Chapter twenty- Death comes first
I ran, I ran, and I ran. I ran past the jolly singers, past the school gates, past the houses in Unicorn Way . I felt like my head was screaming, or was it in reality? Everything was spinning, and I could only hear the screams of pain, of shock, and of amazement.
Then I saw it. Fire. Smoke. Coming out of my house.
“No!” I shrieked. I almost fell to my knees.
I saw crowds of people around my house, trying to put the fire out-but it was black fire. Water didn’t help, and I knew who it was cast by. I looked around in panic, trying to find my mother, or at least my sister-
My face was burning in streaks, and anger welled up inside me. I had to get inside- I had to stop the screaming. I could hear them. I heard them wail in pain of them burning alive in the fire- I could see their faces in the black flames, and hear my father’s laughter.

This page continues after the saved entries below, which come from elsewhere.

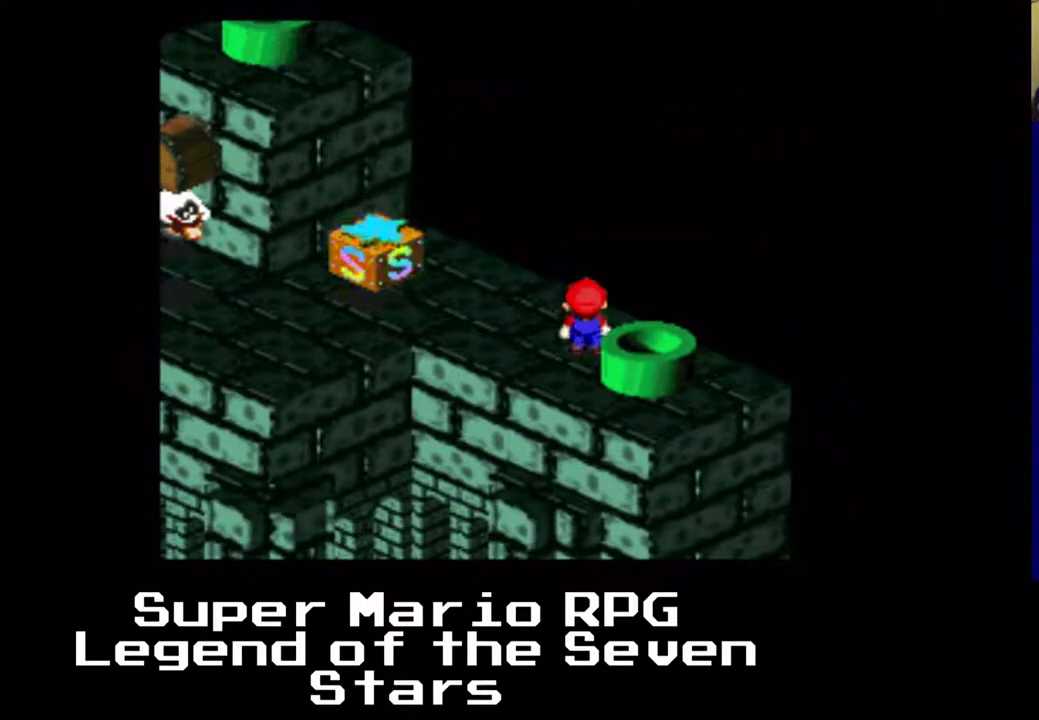
{"buttons": ["X", "DPAD_LEFT"], "left_stick": "center", "events": [[150, "DPAD_UP", "up"]]}
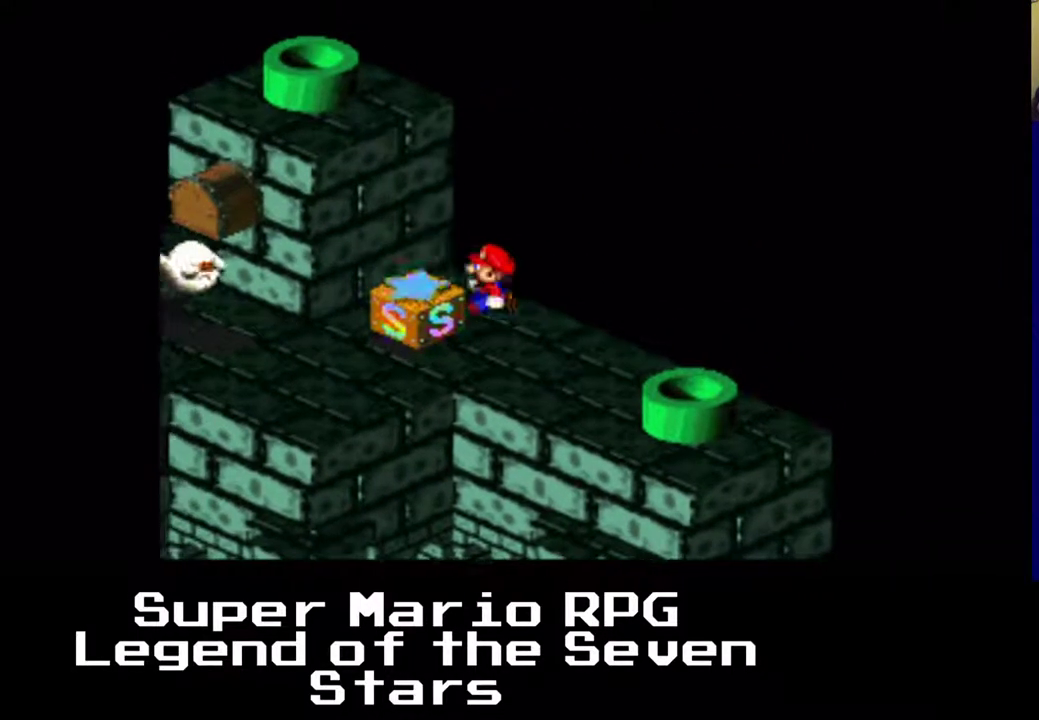
{"buttons": ["X"], "left_stick": "center", "events": [[433, "DPAD_LEFT", "up"]]}
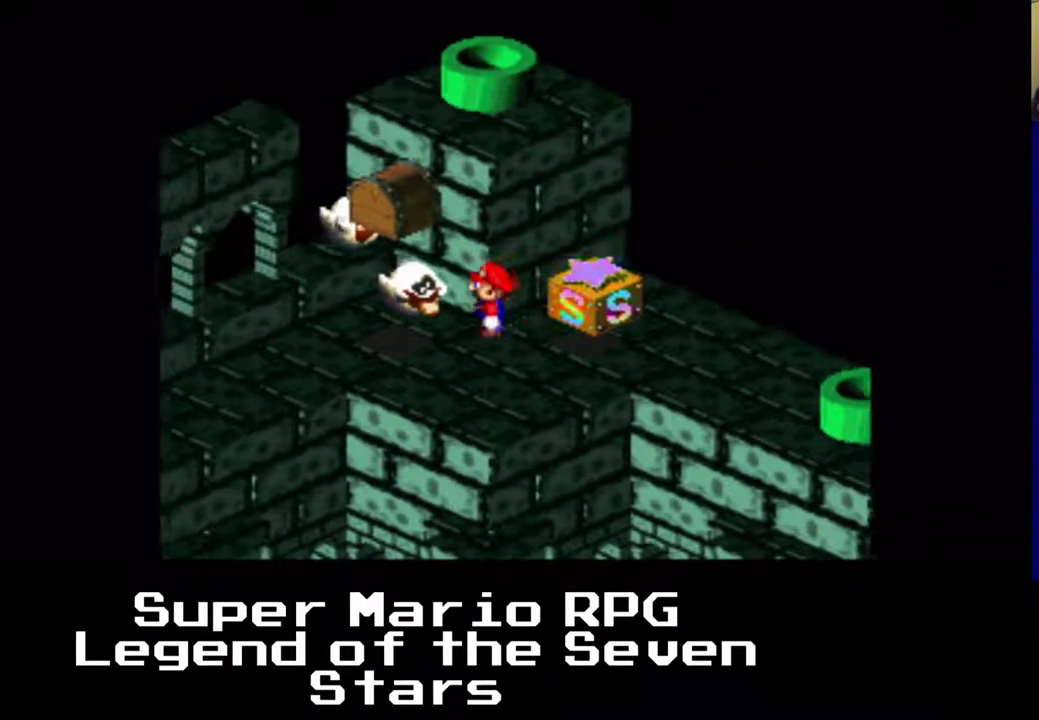
{"buttons": ["X", "DPAD_UP"], "left_stick": "center", "events": [[167, "DPAD_RIGHT", "down"], [350, "DPAD_UP", "down"], [467, "DPAD_RIGHT", "up"]]}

“Let them go! Please, don’t kill them!” I kept screaming and screaming. I can feel somebody pulling me back, and I struggled. I struggled like hell in fury. “Cant you see them? They’re burning! They’re burning in the fire, I have to help them!” I sobbed.
“Mary, you can’t be here! The headmaster is coming!”
“No, no, no, no, NO!” I screamed, and kicked, and bit, and hit, but the arms did not let me go. So I looked up to the blackened sky, begging for him to stop the fire. “FATHER!”
I gave up the struggle, and instead lay limp, the person now practically dragging me. I whimpered and sobbed, my heart torn in half. I knew it was too late, and I was now vulnerable. My sister… My mother… Perished into Ash…
I realized I wasn’t moving. Nobody was moving. It was like everything was paused. Everyone was gazing at my house, now half burned, black fire going down into a tiny flickering flame.
My father had listened.
He is here.
“Who is here?” Abby, I realized, was the one dragging me. She had tears in her eyes, and it had left pale streaks in the soot on her face. She never cried.
I had not known I was speaking out loud.
“My father.” I whimpered. At the same time along with Abby’s confused look, I heard a whoosh, and a gasp of fear followed by the crowd.
I could feel his presence. With great effort, I looked up, and saw the man who I now knew was my father. He had a plain face, no emotion this time. Surely, he would kill me. Malistaire, my father, stood over me. He did one look at Abby, and she backed up in fear, despite leaving me.
The people of the town were in a circle, my father and I in the middle. I was on the ground, too weak and heart-broken to get up, staring at my father with hate. He did not look at me.
Everyone had heard my scream, my holler of “father.” Now, Malistaire was here, and he had ceased the fire. They may think of it as a coincidence, but I knew most knew better.
“Ah, yes, I am here. Such a shock. Did you really think you could kill the Demon Fire?” His voice was deep, and cruel. I could not believe he was my father, but here he was.
Nobody answered, and nobody moved.
“Of course, I wouldn’t burn down the town of my beloved? Even still, it would be nice to remember this town by her lies.”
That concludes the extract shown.